What a record producer does: ‘I give the artists back their ideal interpretation’

What a record producer does: ‘I give the artists back their ideal interpretation’


norman lebrecht

December 24, 2014

Michael Fine, former head of Deutche Grammophon G and now a world-travelling independent record producer, attempts to explain a difficult role.

michael fine


  • Matthew H Fields says:

    As a composer, I’ve been very privileged to work not only with fabulous players but with some wonderful producers, especially Judith Sherman and Zdeněk Zahradník (with whom I could only converse by pointing at notes in the score, as his languages were Czech, Russian, and broken French). During recording, the producer mediates between the live performance and the subsequent audio-editing process. Fine’s comment that he seeks to give the player their own ideal interpretation seems right on the mark here.
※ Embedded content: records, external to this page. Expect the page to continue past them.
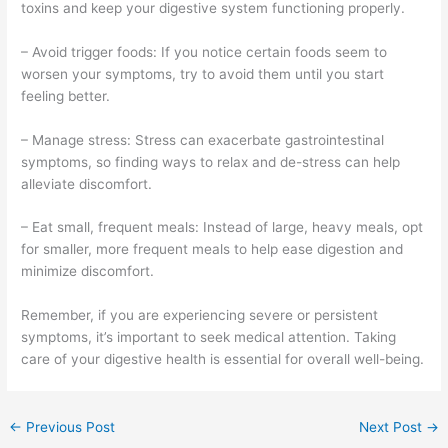
toxins and keep your digestive system functioning properly.
– Avoid trigger foods: If you notice certain foods seem to
worsen your symptoms, try to avoid them until you start
feeling better.
– Manage stress: Stress can exacerbate gastrointestinal
symptoms, so finding ways to relax and de-stress can help
alleviate discomfort.
– Eat small, frequent meals: Instead of large, heavy meals, opt
for smaller, more frequent meals to help ease digestion and
minimize discomfort.
Remember, if you are experiencing severe or persistent
symptoms, it’s important to seek medical attention. Taking
care of your digestive health is essential for overall well-being.
←
Previous Post
Next Post
→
Contingencies may make a few notes come through the microphones sub-optimally here or there in an otherwise perfect performance, and a producer, even more than a conductor or performer or the composer themselves, is tasked with noticing those and developing a strategy of re-recording the passages around those notes so perfect notes can be edited together.
    In this way, I suppose, great classical producers are very different artists from, e.g., people like Phil Spector, who more or less stamps his identity and his re-orchestration on his recordings.

  • Hilary says:

    I enjoyed this interview very much.
    I’m reading John Culshaw’s memoir ‘setting the record straight’ at the moment which in some ways documents the high point of the recording industry. Culshaw didn’t work with Solti on his Mahler projects as the composer was a blindspot for him.